As for your code I can't understand it properly especially those # statements since I'm just an average coder in C with no advanced knowledge. – New

The # lines aren't really advanced coding. They are C preprocessor (i.e. cpp) directives, similar to #define, #ifdef, #ifndef, and #endif. See the compiler manpage and/or man cpp.

They include/eliminate code at compile time in a separate first stage of the compilation process (i.e. the cpp stage).

Otherwise, the code is well commented to explain the intent of what the code is doing.
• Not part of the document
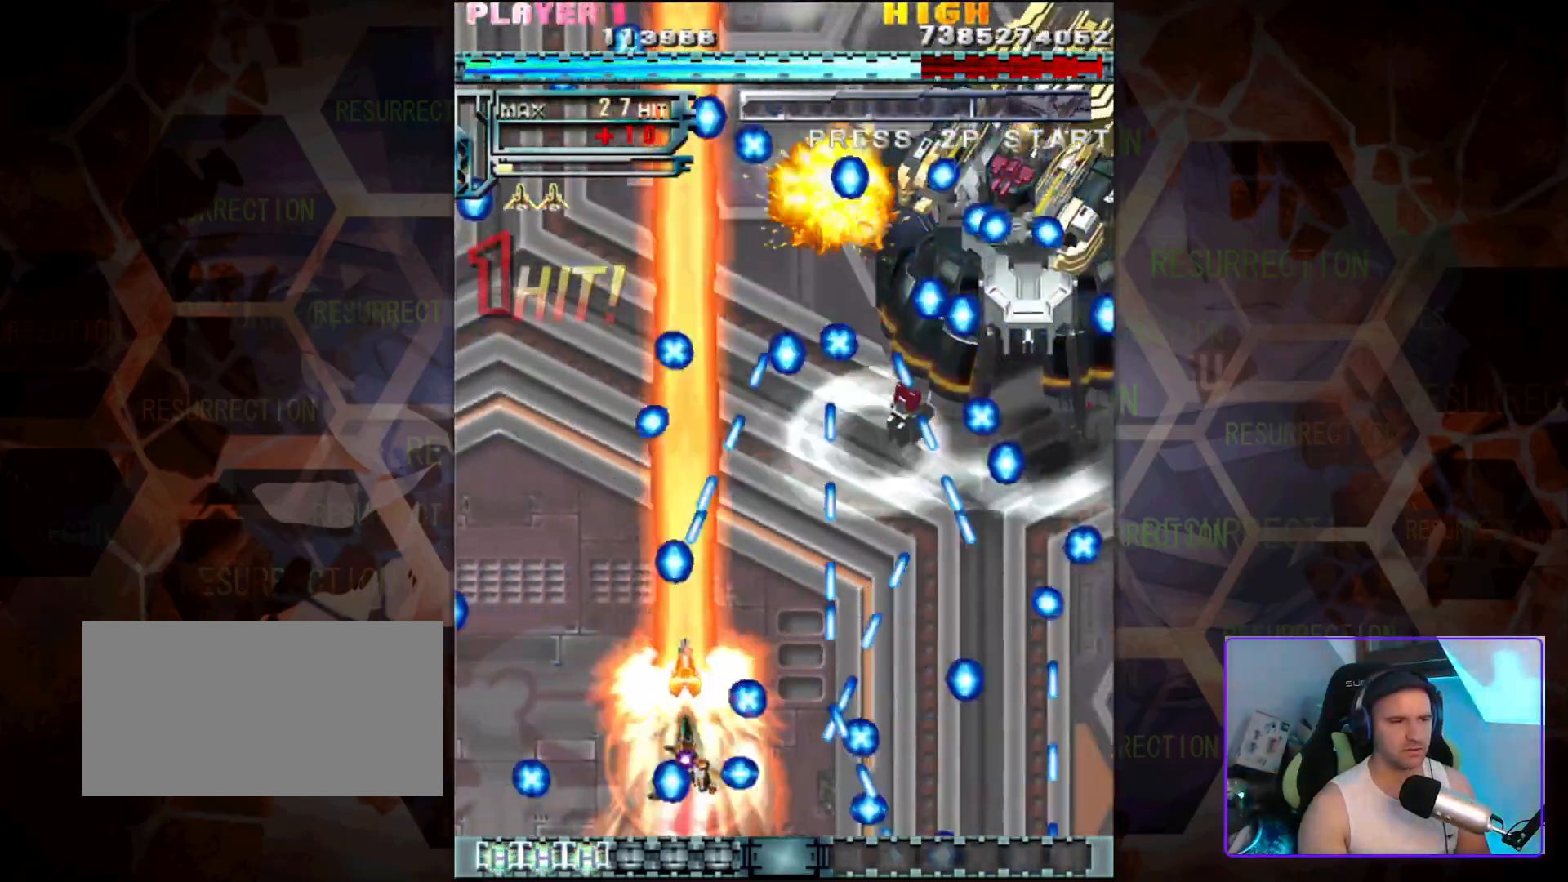
{"buttons": [], "left_stick": "right", "events": [[17, "left_stick", "up-left"], [67, "left_stick", "left"], [267, "left_stick", "center"], [317, "left_stick", "down-right"], [450, "left_stick", "right"]]}
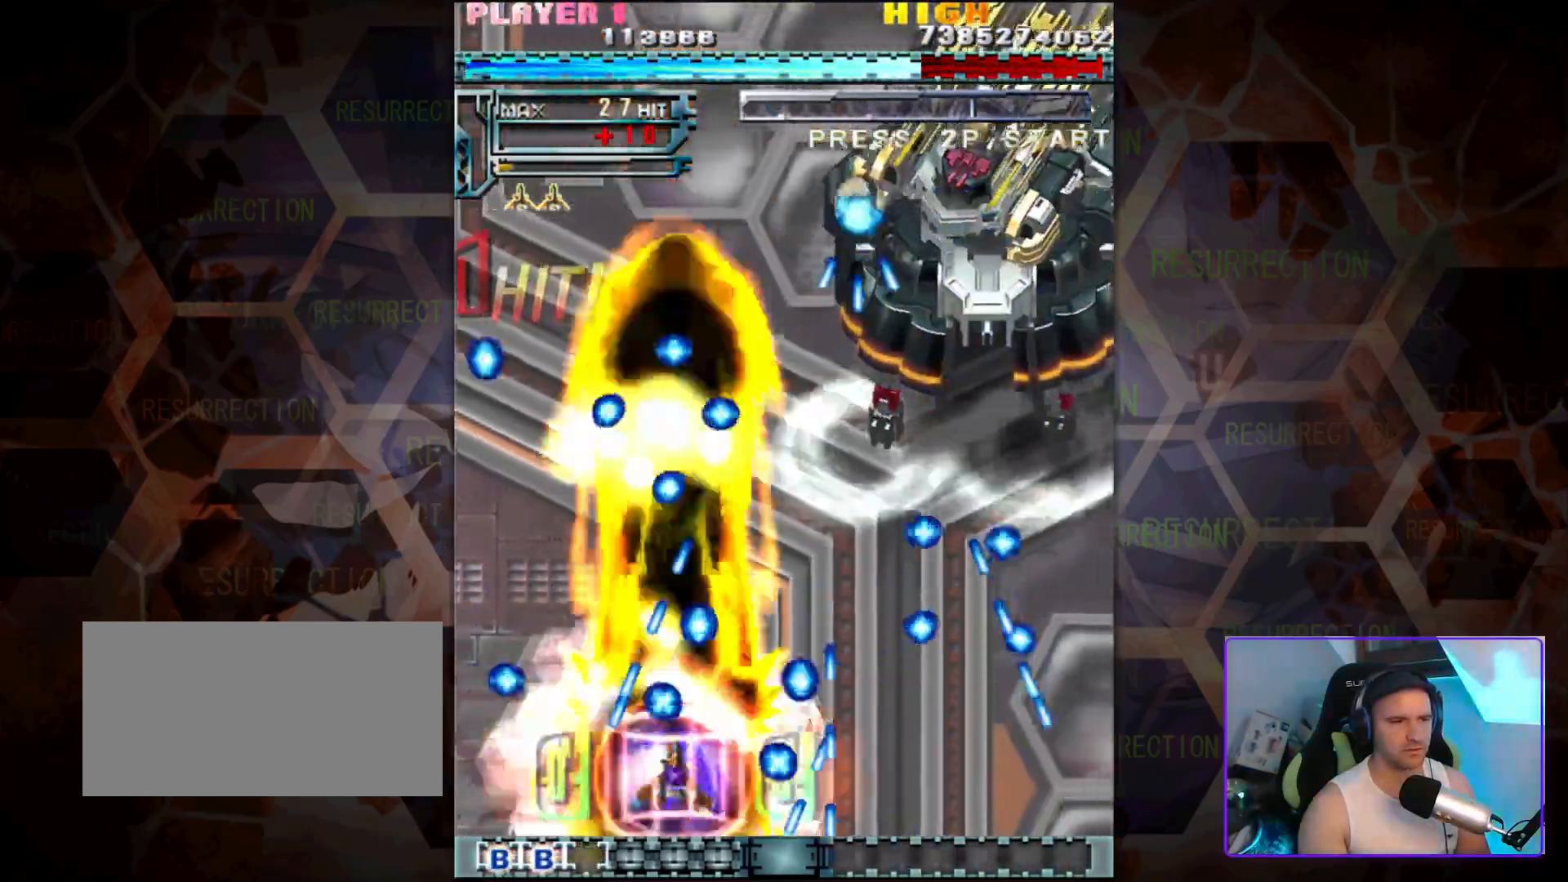
{"buttons": [], "left_stick": "up-right", "events": [[117, "left_stick", "up-right"]]}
Side note: When I was first learning to code, in addition to school assignments, I was looking at some complex OS kernel code [in assembly language]. I just kept going over it, sometimes adding my own comments, until I did understand it. I learned more by reading and understanding such code than I did from most assignments.

At the bottom of my answer: What is the error in this code that checks if the linklist is a palindrome or not? is a list of resources I recommend.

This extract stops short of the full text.